— Dataset excerpts —
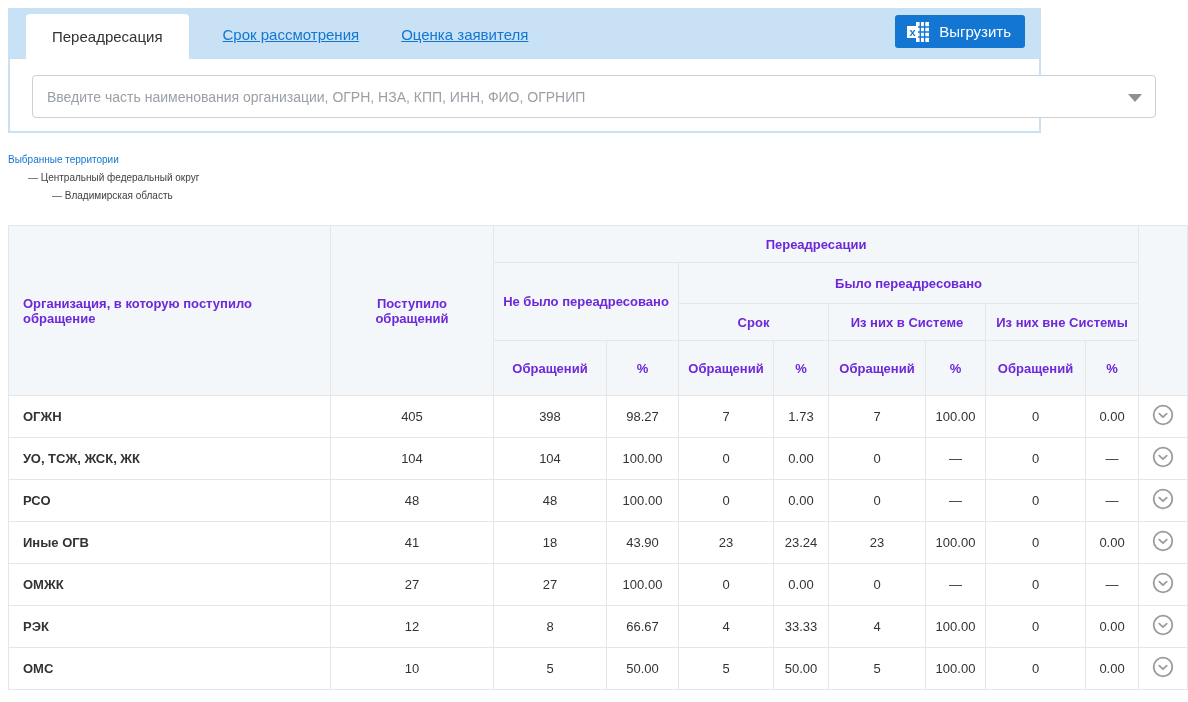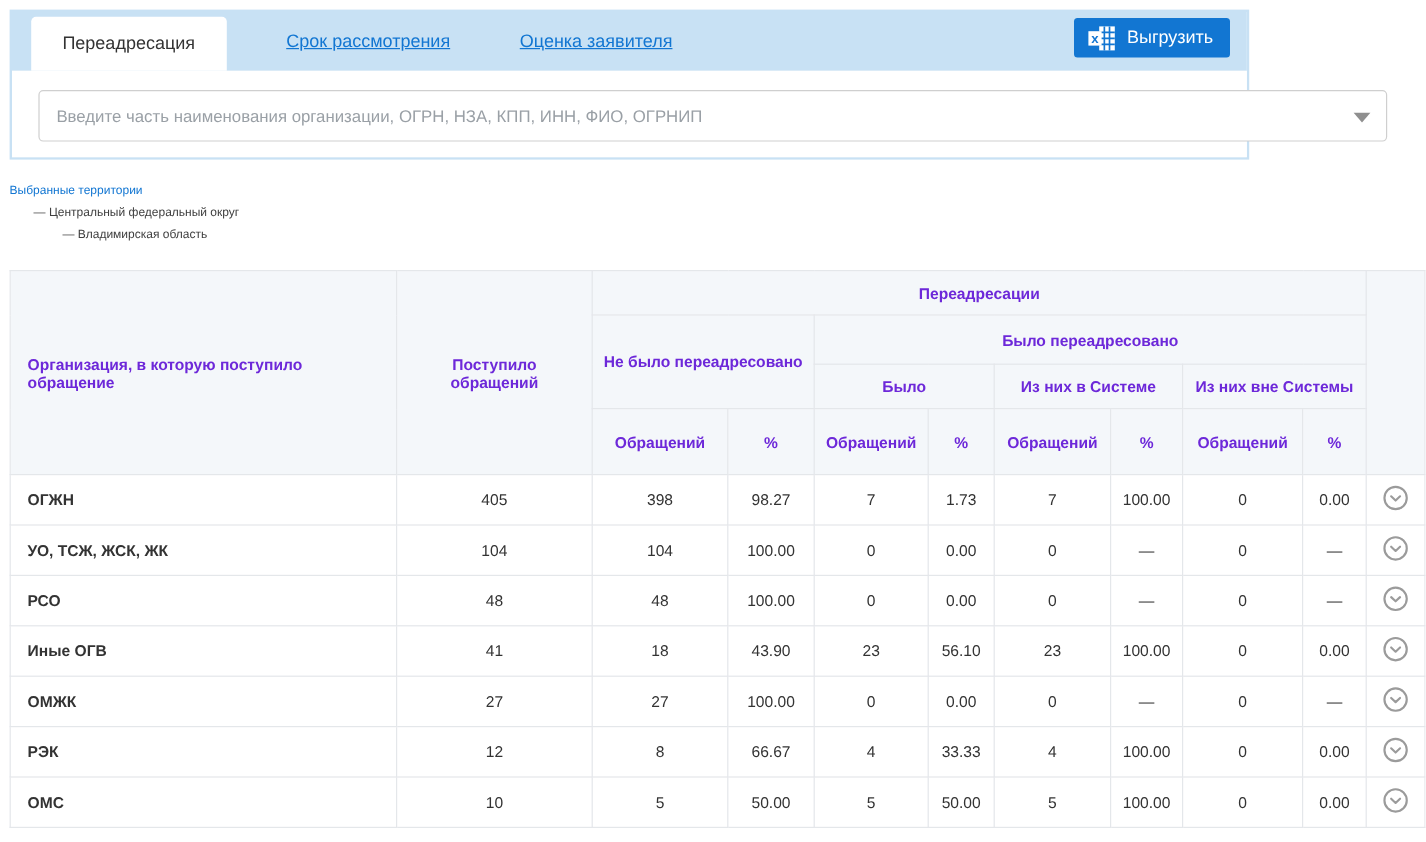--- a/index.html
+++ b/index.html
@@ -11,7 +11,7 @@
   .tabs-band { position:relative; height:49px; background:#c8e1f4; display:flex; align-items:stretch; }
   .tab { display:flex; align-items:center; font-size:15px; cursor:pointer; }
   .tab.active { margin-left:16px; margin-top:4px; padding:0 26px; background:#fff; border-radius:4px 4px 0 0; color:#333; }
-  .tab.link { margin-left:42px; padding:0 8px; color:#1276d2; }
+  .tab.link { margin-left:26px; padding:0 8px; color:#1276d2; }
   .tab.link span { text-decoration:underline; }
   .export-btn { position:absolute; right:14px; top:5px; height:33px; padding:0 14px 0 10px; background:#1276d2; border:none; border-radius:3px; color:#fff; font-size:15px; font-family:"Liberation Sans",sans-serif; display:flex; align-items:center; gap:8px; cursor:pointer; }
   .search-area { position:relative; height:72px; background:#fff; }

— Request —
Go through the entries above and copy each line holding the string "link".

— Reply to the exercise —
-  .tab.link { margin-left:42px; padding:0 8px; color:#1276d2; }
+  .tab.link { margin-left:26px; padding:0 8px; color:#1276d2; }
   .tab.link span { text-decoration:underline; }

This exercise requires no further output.